*Exercise*. Please transcribe only the lines from the one holding "[490,124,688,141] think your" through the final line of the data, both included, with no pictures.

*Records shown*.
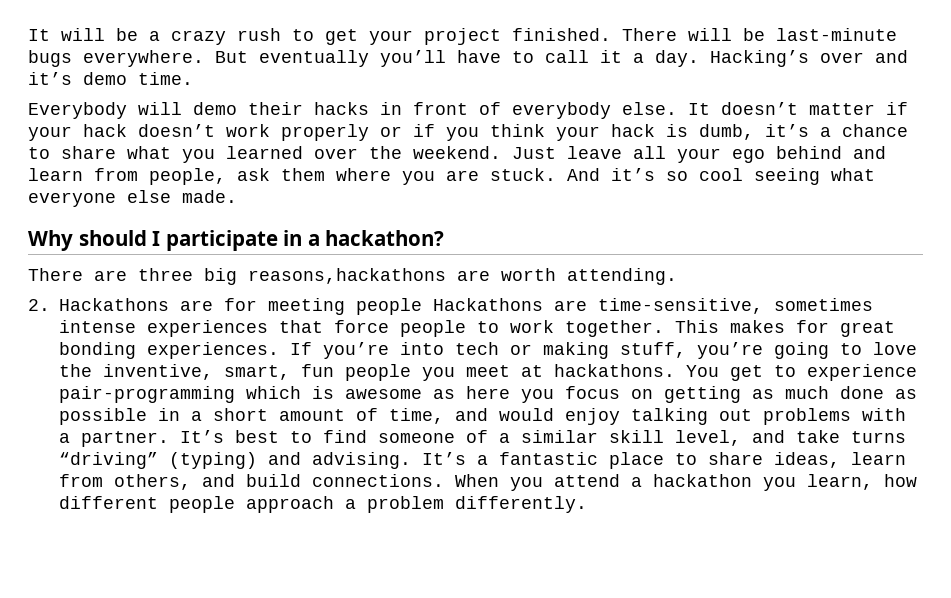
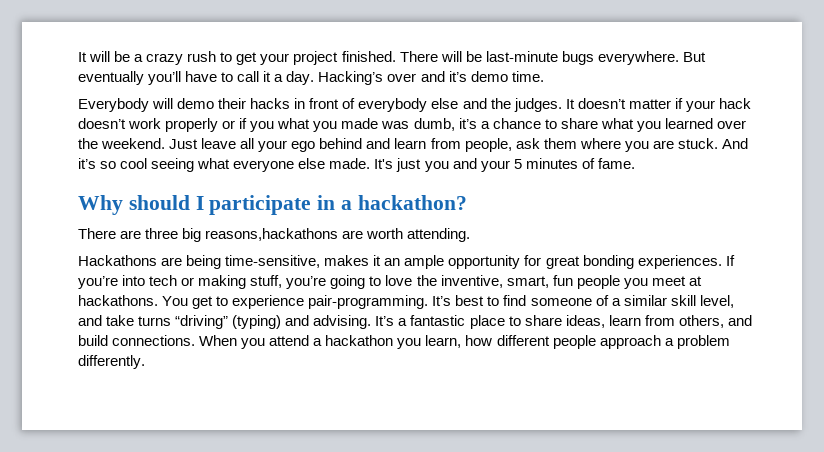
[622,102,677,115] else. -> [431,98,562,112] else and the judges.
[490,124,688,141] think your hack is -> [277,118,410,132] what you made was
(237, 196) none -> [374,158,635,172] It's just you and your 5 minutes of fame.
[28,298,873,315] [59,320,785,337] 2. Hackathons are for meeting people Hackathons are time-sensitive, sometimes intense experiences that force people to work together. This makes -> [78,255,521,269] Hackathons are being time-sensitive, makes it an ample opportunity
[59,386,917,403] [59,408,906,425] [59,431,169,447] pair-programming which is awesome as here you focus on getting as much done as possible in a short amount of time, and would enjoy talking out problems with a partner. -> [308,295,429,309] pair-programming.

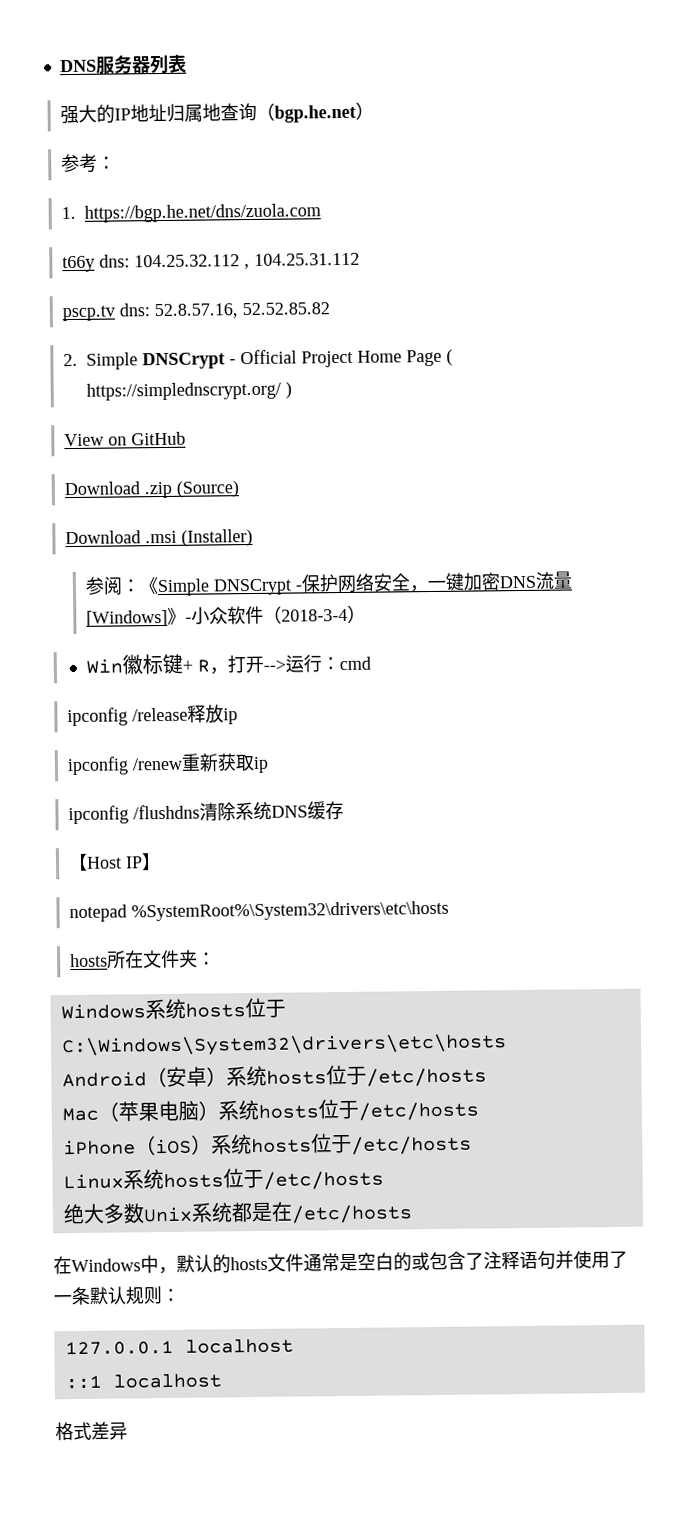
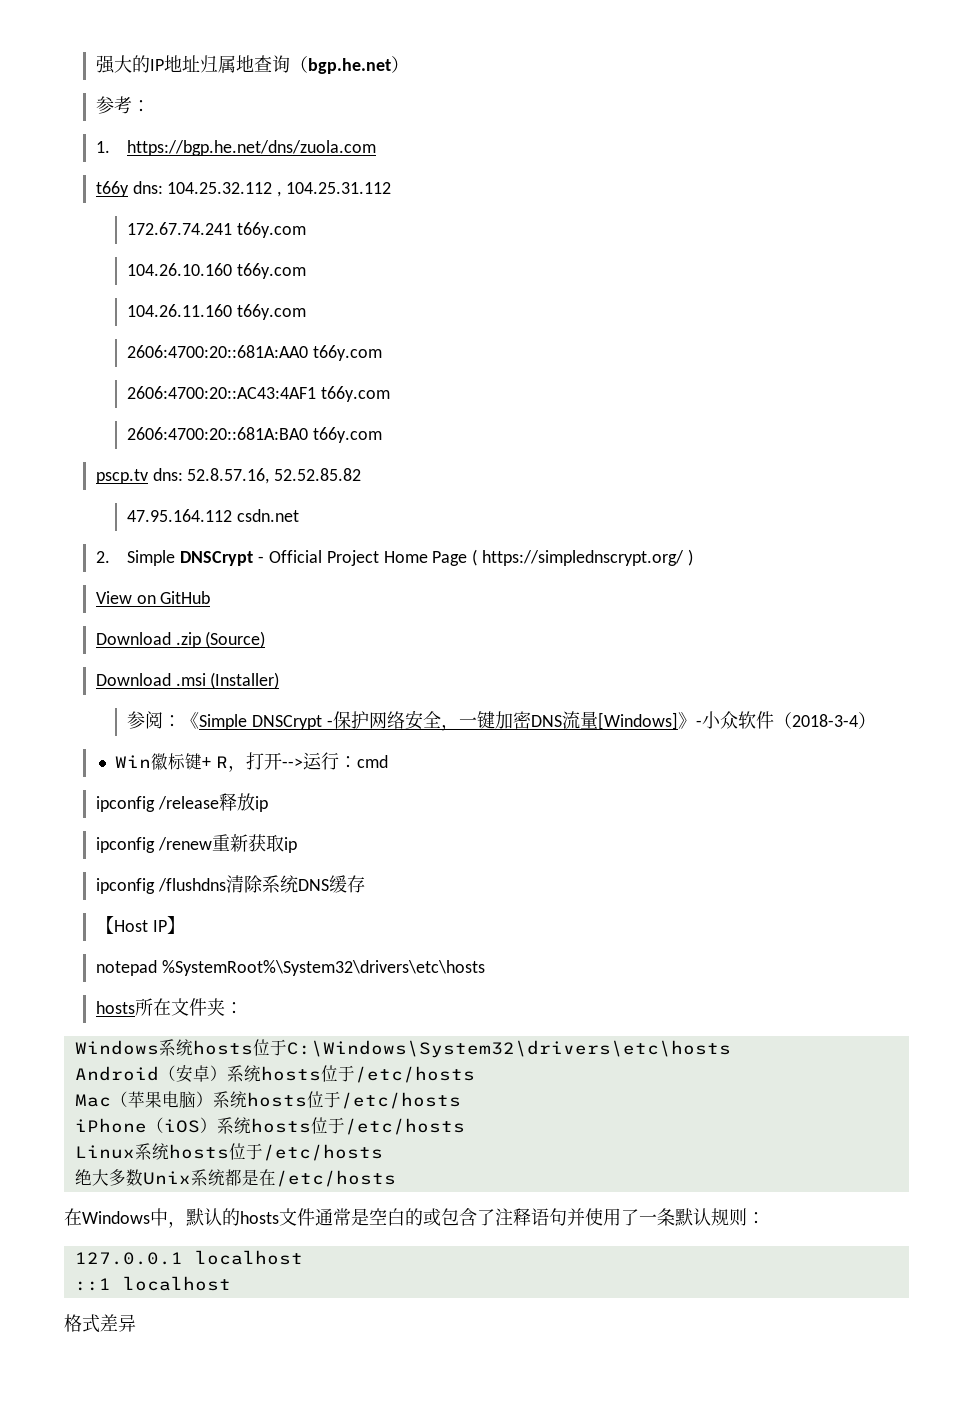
[59,54,187,75] DNS服务器列表 // -> (95, 64) none
(360, 259) none -> [127,222,307,238] [127,263,307,279] [127,304,307,320] [127,345,383,361] [127,386,391,402] [127,427,383,443] // 172.67.74.241 t66y.com // 104.26.10.160 t66y.com // 104.26.11.160 t66y.com // 2606:4700:20::681A:AA0 t66y.com // 2606:4700:20::AC43:4AF1 t66y.com // 2606:4700:20::681A:BA0 t66y.com
(330, 309) none -> [127,509,300,522] // 47.95.164.112 csdn.net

*Written answer*.
[490,124,688,141] think your hack is -> [277,118,410,132] what you made was
(237, 196) none -> [374,158,635,172] It's just you and your 5 minutes of fame.
[28,298,873,315] [59,320,785,337] 2. Hackathons are for meeting people Hackathons are time-sensitive, sometimes intense experiences that force people to work together. This makes -> [78,255,521,269] Hackathons are being time-sensitive, makes it an ample opportunity
[59,386,917,403] [59,408,906,425] [59,431,169,447] pair-programming which is awesome as here you focus on getting as much done as possible in a short amount of time, and would enjoy talking out problems with a partner. -> [308,295,429,309] pair-programming.

[59,54,187,75] DNS服务器列表 // -> (95, 64) none
(360, 259) none -> [127,222,307,238] [127,263,307,279] [127,304,307,320] [127,345,383,361] [127,386,391,402] [127,427,383,443] // 172.67.74.241 t66y.com // 104.26.10.160 t66y.com // 104.26.11.160 t66y.com // 2606:4700:20::681A:AA0 t66y.com // 2606:4700:20::AC43:4AF1 t66y.com // 2606:4700:20::681A:BA0 t66y.com
(330, 309) none -> [127,509,300,522] // 47.95.164.112 csdn.net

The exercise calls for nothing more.